> REQUIREMENT:
Put each line below into a JSON list as its own string, leaving out blank lines and any picture markers.

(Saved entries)
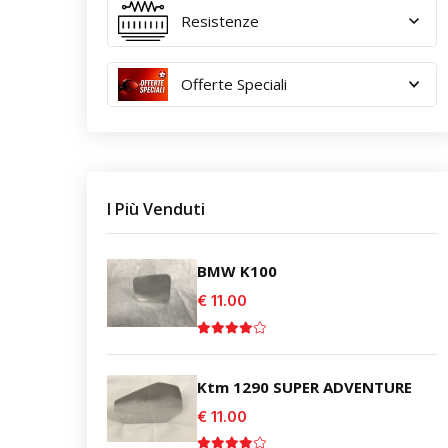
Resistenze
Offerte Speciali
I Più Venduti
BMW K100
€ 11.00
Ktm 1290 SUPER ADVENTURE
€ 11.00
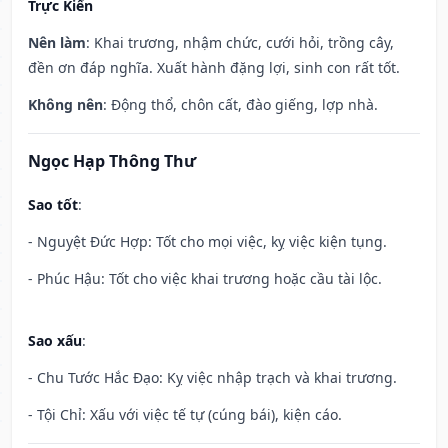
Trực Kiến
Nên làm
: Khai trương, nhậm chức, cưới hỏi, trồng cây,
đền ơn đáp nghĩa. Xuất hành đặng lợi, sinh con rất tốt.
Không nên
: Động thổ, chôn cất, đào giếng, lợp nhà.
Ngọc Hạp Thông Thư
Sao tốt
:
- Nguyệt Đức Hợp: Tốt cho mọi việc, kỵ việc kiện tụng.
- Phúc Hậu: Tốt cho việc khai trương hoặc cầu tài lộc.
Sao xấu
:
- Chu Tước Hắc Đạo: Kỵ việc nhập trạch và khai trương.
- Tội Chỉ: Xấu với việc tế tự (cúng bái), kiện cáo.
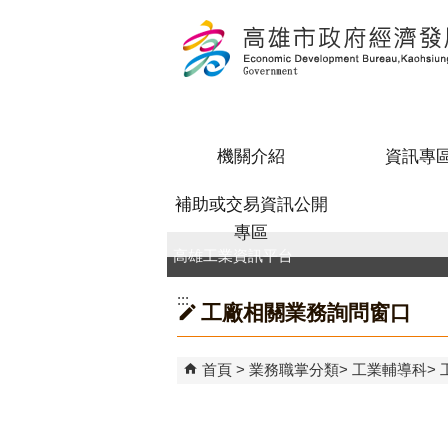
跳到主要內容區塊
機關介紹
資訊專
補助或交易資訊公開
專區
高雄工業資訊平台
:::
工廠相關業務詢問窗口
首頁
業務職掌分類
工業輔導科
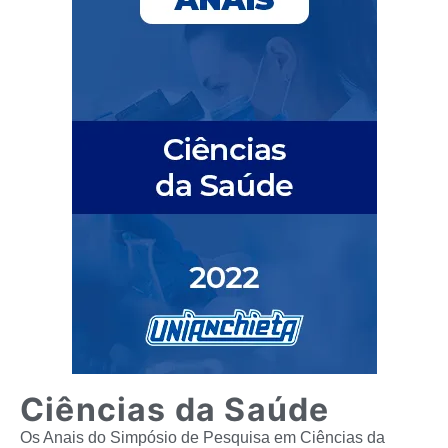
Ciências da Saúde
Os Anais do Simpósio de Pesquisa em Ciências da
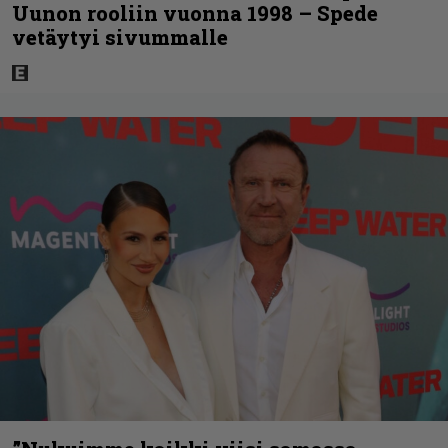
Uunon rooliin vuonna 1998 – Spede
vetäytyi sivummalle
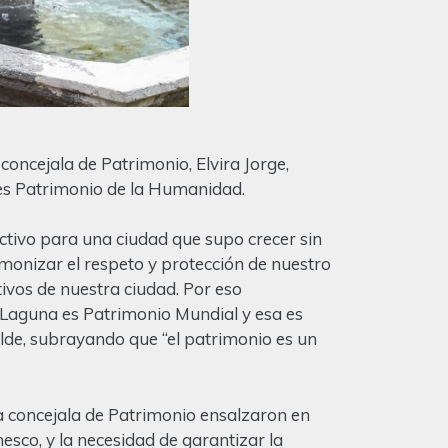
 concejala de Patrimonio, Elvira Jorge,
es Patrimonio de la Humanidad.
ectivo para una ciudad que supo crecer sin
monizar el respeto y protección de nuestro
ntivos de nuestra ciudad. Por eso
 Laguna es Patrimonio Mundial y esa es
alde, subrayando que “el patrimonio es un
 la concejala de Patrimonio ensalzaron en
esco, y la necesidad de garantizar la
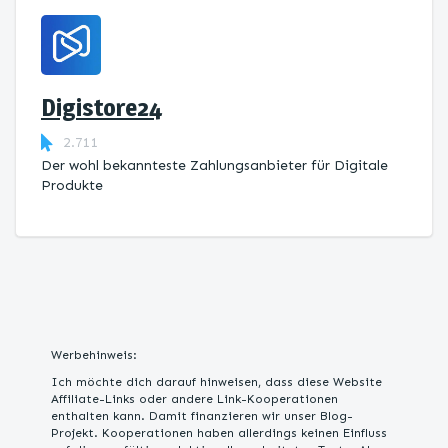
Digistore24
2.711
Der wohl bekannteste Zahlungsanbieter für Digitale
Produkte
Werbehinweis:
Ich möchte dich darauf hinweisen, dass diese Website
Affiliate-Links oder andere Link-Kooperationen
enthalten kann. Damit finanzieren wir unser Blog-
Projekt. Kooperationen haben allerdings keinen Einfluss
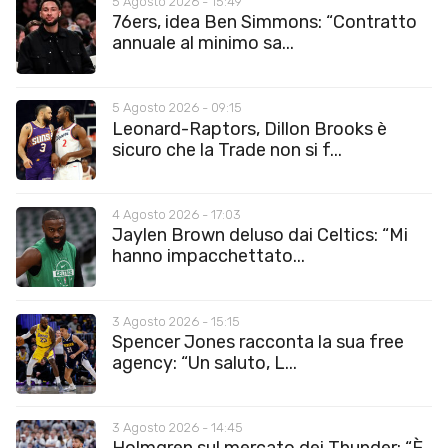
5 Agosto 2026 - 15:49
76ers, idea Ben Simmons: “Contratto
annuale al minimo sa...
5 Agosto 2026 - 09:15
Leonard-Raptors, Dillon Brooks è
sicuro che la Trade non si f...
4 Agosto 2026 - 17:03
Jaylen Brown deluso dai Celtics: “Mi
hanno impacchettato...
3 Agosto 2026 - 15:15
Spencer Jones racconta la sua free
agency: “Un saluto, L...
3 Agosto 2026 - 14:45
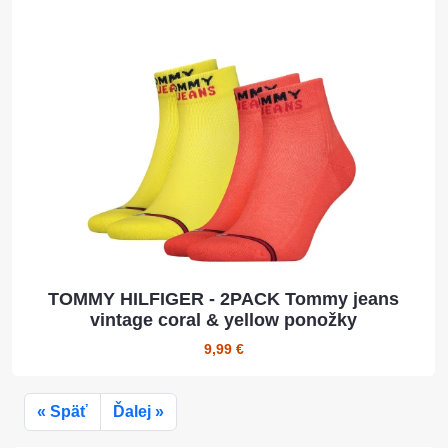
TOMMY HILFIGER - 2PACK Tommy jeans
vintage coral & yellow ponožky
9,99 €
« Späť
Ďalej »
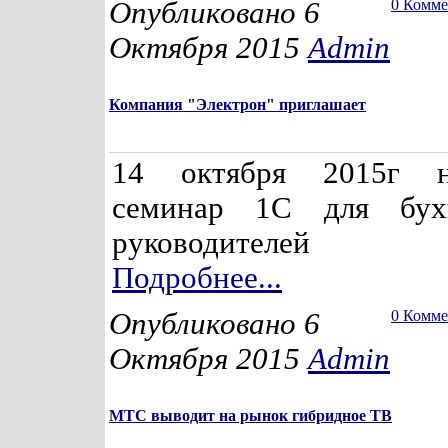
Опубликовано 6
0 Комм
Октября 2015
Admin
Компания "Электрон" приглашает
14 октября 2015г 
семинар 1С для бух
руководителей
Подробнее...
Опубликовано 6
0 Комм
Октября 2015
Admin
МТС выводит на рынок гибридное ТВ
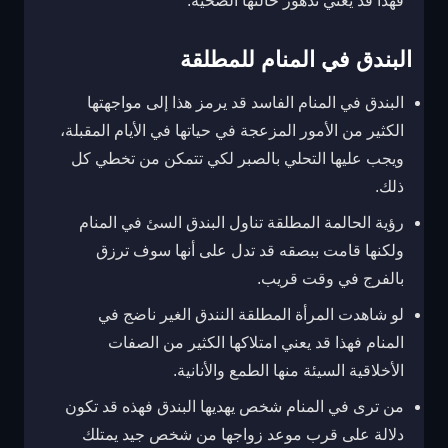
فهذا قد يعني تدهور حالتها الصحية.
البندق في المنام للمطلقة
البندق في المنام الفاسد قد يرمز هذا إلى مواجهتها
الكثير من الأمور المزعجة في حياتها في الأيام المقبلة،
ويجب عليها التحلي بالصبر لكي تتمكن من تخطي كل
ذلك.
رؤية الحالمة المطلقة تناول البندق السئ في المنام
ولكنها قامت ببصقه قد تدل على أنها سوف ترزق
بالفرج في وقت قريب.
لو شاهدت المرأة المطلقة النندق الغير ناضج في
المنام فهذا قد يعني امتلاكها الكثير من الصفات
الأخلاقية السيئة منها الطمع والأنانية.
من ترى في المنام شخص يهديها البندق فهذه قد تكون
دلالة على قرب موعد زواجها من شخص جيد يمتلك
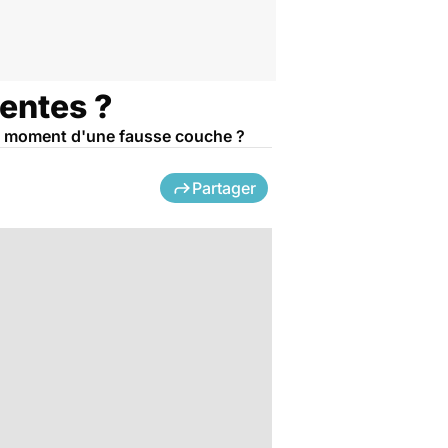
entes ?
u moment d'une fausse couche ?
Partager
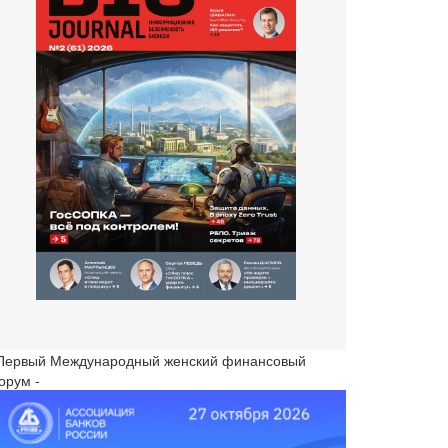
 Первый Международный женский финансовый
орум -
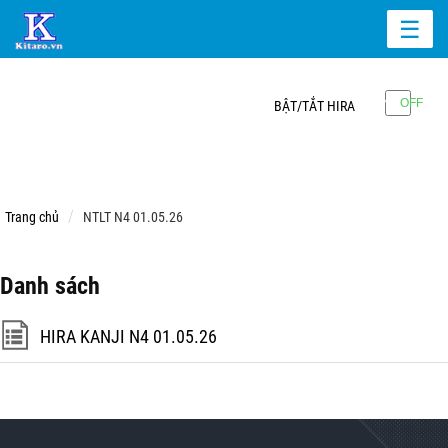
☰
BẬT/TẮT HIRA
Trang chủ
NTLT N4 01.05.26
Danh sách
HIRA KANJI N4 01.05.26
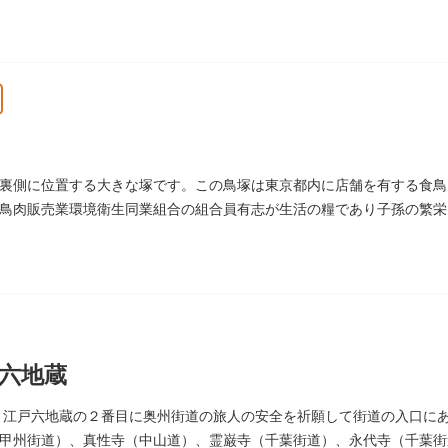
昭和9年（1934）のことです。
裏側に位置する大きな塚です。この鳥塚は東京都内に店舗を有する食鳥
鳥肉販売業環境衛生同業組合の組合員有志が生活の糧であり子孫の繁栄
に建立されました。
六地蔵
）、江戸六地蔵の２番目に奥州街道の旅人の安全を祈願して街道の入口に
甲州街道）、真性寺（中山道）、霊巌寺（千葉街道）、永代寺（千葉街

> REPLY TO THE TASK:
[
  "Resistenze",
  "Offerte Speciali",
  "I Più Venduti",
  "BMW K100",
  "€ 11.00",
  "Ktm 1290 SUPER ADVENTURE",
  "€ 11.00",
  "Trực Kiến",
  "Nên làm",
  ": Khai trương, nhậm chức, cưới hỏi, trồng cây,",
  "đền ơn đáp nghĩa. Xuất hành đặng lợi, sinh con rất tốt.",
  "Không nên",
  ": Động thổ, chôn cất, đào giếng, lợp nhà.",
  "Ngọc Hạp Thông Thư",
  "Sao tốt",
  ":",
  "- Nguyệt Đức Hợp: Tốt cho mọi việc, kỵ việc kiện tụng.",
  "- Phúc Hậu: Tốt cho việc khai trương hoặc cầu tài lộc.",
  "Sao xấu",
  ":",
  "- Chu Tước Hắc Đạo: Kỵ việc nhập trạch và khai trương.",
  "- Tội Chỉ: Xấu với việc tế tự (cúng bái), kiện cáo.",
  "跳到主要內容區塊",
  "機關介紹",
  "資訊專",
  "補助或交易資訊公開",
  "專區",
  "高雄工業資訊平台",
  ":::",
  "工廠相關業務詢問窗口",
  "首頁",
  "業務職掌分類",
  "工業輔導科",
  "Ciências da Saúde",
  "Os Anais do Simpósio de Pesquisa em Ciências da",
  "Uunon rooliin vuonna 1998 – Spede",
  "vetäytyi sivummalle",
  " concejala de Patrimonio, Elvira Jorge,",
  "es Patrimonio de la Humanidad.",
  "ectivo para una ciudad que supo crecer sin",
  "monizar el respeto y protección de nuestro",
  "ntivos de nuestra ciudad. Por eso",
  " Laguna es Patrimonio Mundial y esa es",
  "alde, subrayando que “el patrimonio es un",
  " la concejala de Patrimonio ensalzaron en",
  "esco, y la necesidad de garantizar la",
  "Digistore24",
  "2.711",
  "Der wohl bekannteste Zahlungsanbieter für Digitale",
  "Produkte",
  "Werbehinweis:",
  "Ich möchte dich darauf hinweisen, dass diese Website",
  "Affiliate-Links oder andere Link-Kooperationen",
  "enthalten kann. Damit finanzieren wir unser Blog-",
  "Projekt. Kooperationen haben allerdings keinen Einfluss",
  "5 Agosto 2026 - 15:49",
  "76ers, idea Ben Simmons: “Contratto",
  "annuale al minimo sa...",
  "5 Agosto 2026 - 09:15",
  "Leonard-Raptors, Dillon Brooks è",
  "sicuro che la Trade non si f...",
  "4 Agosto 2026 - 17:03",
  "Jaylen Brown deluso dai Celtics: “Mi",
  "hanno impacchettato...",
  "3 Agosto 2026 - 15:15",
  "Spencer Jones racconta la sua free",
  "agency: “Un saluto, L...",
  "3 Agosto 2026 - 14:45",
  "TOMMY HILFIGER - 2PACK Tommy jeans",
  "vintage coral & yellow ponožky",
  "9,99 €",
  "« Späť",
  "Ďalej »",
  "Опубликовано 6",
  "0 Комм",
  "Октября 2015",
  "Admin",
  "Компания \"Электрон\" приглашает",
  "14 октября 2015г ",
  "семинар 1С для бух",
  "руководителей",
  "Подробнее...",
  "Опубликовано 6",
  "0 Комм",
  "Октября 2015",
  "Admin",
  "МТС выводит на рынок гибридное ТВ",
  "فهذا قد يعني تدهور حالتها الصحية.",
  "البندق في المنام للمطلقة",
  "البندق في المنام الفاسد قد يرمز هذا إلى مواجهتها",
  "الكثير من الأمور المزعجة في حياتها في الأيام المقبلة،",
  "ويجب عليها التحلي بالصبر لكي تتمكن من تخطي كل",
  "ذلك.",
  "رؤية الحالمة المطلقة تناول البندق السئ في المنام",
  "ولكنها قامت ببصقه قد تدل على أنها سوف ترزق",
  "بالفرج في وقت قريب.",
  "لو شاهدت المرأة المطلقة النندق الغير ناضج في",
  "المنام فهذا قد يعني امتلاكها الكثير من الصفات",
  "الأخلاقية السيئة منها الطمع والأنانية.",
  "من ترى في المنام شخص يهديها البندق فهذه قد تكون",
  "دلالة على قرب موعد زواجها من شخص جيد يمتلك",
  "entes ?",
  "u moment d'une fausse couche ?",
  "Partager",
  " Первый Международный женский финансовый",
  "орум -",
  "☰",
  "BẬT/TẮT HIRA",
  "Trang chủ",
  "NTLT N4 01.05.26",
  "Danh sách",
  "HIRA KANJI N4 01.05.26",
  "昭和9年（1934）のことです。",
  "裏側に位置する大きな塚です。この鳥塚は東京都内に店舗を有する食鳥",
  "鳥肉販売業環境衛生同業組合の組合員有志が生活の糧であり子孫の繁栄",
  "に建立されました。",
  "六地蔵",
  "）、江戸六地蔵の２番目に奥州街道の旅人の安全を祈願して街道の入口に",
  "甲州街道）、真性寺（中山道）、霊巌寺（千葉街道）、永代寺（千葉街"
]